• Seçilen alıntı
Avrupa polis koordinasyon teşkilatı Europol ve AB'nin sınır ötesi suçları araştıran yargı birimi Eurojust’ın koordineli yürüttüğü kara para aklama soruşturmasında, güney Kıbrıs’ı para aklama merkezi olarak kullanan uluslararası bir suç örgütünün Limasol'da yaşayan iki Ukraynalı kardeş tarafından yönetildiği saptandı.
Organize suç örgütüne yönelik 'YUZUK' operasyonunda bildirilen Ukraynalı kardeşlerin Vladlen Girin ve Gennady Girin olduğu ileri sürülüyor.
Ukrayna ve Rus basını Kıbrıs’taki kara para aklama çetesinin başındaki iki Ukraynalının Ukrayna’nın Herson kentinden tanınan iş insanları Vladlen Girin (Владлен Гіріни) ve Gennady Girin (Генадій Гіріни) olduğunu iddia ediyor.
Girin kardeşlerin 90'ların sonlarında ve 2000'lerin başında Herson’da tanındığı, 20'den fazla işletmenin kurucu ortağı ve ortak sahibi oldukları bildiriliyor.
Vladlen Girin’in 2002 yılında Herson’da belediye meclis üyeliğine seçilmesinin ardından Grin ailesinin inşaat ve inşaat malzemeleri ticareti ile ilgili işlerinde hızlı bir büyüme yaşadığı kaydediliyor.
Haberlere göre, Vladlen Girin sonrasında birçok kez Herson belediye başkanı veya milletvekili olmayı denediyse de tüm seçimleri kaybetti. Sınır Tanımayan Gazeteciler Örgütü'ne göre, Ukrayna'da yolsuzlukları araştıran ve Girin'in inşaat malzemeleri dolandırıcılığına yönelik çevirdiği dolaplara yönelik haber yapan gazeteci Sergey Yanovski'nin evinin kundaklanmasında parmağı olduğundan şüphelenildi.
Gennady Girin ise 2010-2015 yılları arasında milletvekili olarak görev yaptı. Bu dönemde kardeşlerin işleri büyüdü, mağaza ağları neredeyse Ukrayna'nın güneyinin tamamına yayıldı.

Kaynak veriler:
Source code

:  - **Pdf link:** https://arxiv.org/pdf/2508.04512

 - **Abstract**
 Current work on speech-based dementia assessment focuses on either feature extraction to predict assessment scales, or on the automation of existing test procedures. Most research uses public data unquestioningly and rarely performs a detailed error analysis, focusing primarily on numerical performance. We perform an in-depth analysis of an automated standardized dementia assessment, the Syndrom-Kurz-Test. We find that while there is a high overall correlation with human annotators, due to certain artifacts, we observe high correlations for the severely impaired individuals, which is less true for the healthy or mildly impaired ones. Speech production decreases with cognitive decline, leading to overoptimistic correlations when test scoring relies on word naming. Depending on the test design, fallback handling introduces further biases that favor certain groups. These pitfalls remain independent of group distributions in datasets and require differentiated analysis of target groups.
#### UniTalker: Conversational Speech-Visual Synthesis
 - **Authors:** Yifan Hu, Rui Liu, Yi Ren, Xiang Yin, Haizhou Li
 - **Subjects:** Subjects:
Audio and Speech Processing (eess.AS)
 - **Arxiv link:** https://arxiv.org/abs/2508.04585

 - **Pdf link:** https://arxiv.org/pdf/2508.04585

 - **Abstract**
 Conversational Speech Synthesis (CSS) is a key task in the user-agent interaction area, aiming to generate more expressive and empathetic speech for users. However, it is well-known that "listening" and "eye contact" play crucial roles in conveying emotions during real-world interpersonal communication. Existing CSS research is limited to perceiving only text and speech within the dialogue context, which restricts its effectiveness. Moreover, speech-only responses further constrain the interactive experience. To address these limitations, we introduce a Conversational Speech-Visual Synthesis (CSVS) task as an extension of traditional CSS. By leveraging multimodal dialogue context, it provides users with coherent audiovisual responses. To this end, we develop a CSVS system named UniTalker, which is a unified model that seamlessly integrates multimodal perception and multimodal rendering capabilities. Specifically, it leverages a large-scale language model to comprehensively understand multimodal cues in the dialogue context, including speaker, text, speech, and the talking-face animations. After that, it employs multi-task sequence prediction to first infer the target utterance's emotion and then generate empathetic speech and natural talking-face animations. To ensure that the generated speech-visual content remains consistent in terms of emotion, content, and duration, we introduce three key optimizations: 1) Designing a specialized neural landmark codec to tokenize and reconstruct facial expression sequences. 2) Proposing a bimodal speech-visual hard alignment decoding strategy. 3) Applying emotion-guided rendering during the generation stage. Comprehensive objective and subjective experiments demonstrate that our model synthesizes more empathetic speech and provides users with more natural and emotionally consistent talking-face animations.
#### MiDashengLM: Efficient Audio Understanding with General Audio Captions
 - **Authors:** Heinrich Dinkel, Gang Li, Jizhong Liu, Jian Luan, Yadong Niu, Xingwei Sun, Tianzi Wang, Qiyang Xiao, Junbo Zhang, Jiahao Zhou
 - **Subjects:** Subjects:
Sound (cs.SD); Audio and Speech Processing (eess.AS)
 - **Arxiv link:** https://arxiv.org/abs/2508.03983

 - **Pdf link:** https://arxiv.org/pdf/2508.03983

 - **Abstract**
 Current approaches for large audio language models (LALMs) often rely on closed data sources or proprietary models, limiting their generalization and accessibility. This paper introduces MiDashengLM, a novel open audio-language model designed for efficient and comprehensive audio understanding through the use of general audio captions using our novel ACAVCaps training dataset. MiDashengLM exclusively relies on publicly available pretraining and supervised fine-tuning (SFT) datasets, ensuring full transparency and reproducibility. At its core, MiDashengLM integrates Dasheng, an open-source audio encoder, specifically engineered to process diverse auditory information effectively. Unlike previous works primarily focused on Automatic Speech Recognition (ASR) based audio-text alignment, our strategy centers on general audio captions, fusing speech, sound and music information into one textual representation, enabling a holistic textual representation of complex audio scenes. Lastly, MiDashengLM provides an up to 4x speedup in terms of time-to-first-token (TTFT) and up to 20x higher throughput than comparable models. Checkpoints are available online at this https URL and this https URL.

• Görev 1
Seçilen alıntıda "Avrupa polis koordinasyon" sözcüklerini içeren ifadeyle başlayıp "olduğunu iddia ediyor." ile biten bölümü aynen yazdırın.
• Görev 2
Seçilen alıntıyı iki cümleyle özetleyin.

• Beklenen yanıt 1
Avrupa polis koordinasyon teşkilatı Europol ve AB'nin sınır ötesi suçları araştıran yargı birimi Eurojust’ın koordineli yürüttüğü kara para aklama soruşturmasında, güney Kıbrıs’ı para aklama merkezi olarak kullanan uluslararası bir suç örgütünün Limasol'da yaşayan iki Ukraynalı kardeş tarafından yönetildiği saptandı.
Organize suç örgütüne yönelik 'YUZUK' operasyonunda bildirilen Ukraynalı kardeşlerin Vladlen Girin ve Gennady Girin olduğu ileri sürülüyor.
Ukrayna ve Rus basını Kıbrıs’taki kara para aklama çetesinin başındaki iki Ukraynalının Ukrayna’nın Herson kentinden tanınan iş insanları Vladlen Girin (Владлен Гіріни) ve Gennady Girin (Генадій Гіріни) olduğunu iddia ediyor.

• Beklenen yanıt 2
Europol ve Eurojust'ın koordineli yürüttüğü soruşturmada, güney Kıbrıs'ı kara para aklama merkezi olarak kullanan uluslararası bir suç örgütünün Limasol'da yaşayan iki Ukraynalı kardeş tarafından yönetildiği saptandı; Ukrayna ve Rus basını bu kardeşlerin Hersonlu iş insanları Vladlen Girin ve Gennady Girin olduğunu iddia ediyor. Kardeşlerin 20'den fazla işletmenin kurucu ortağı ve ortak sahibi oldukları bildiriliyor; Gennady Girin'in 2010-2015 yılları arasında milletvekili olarak görev yaptığı dönemde işleri büyüdü ve mağaza ağları neredeyse Ukrayna'nın güneyinin tamamına yayıldı.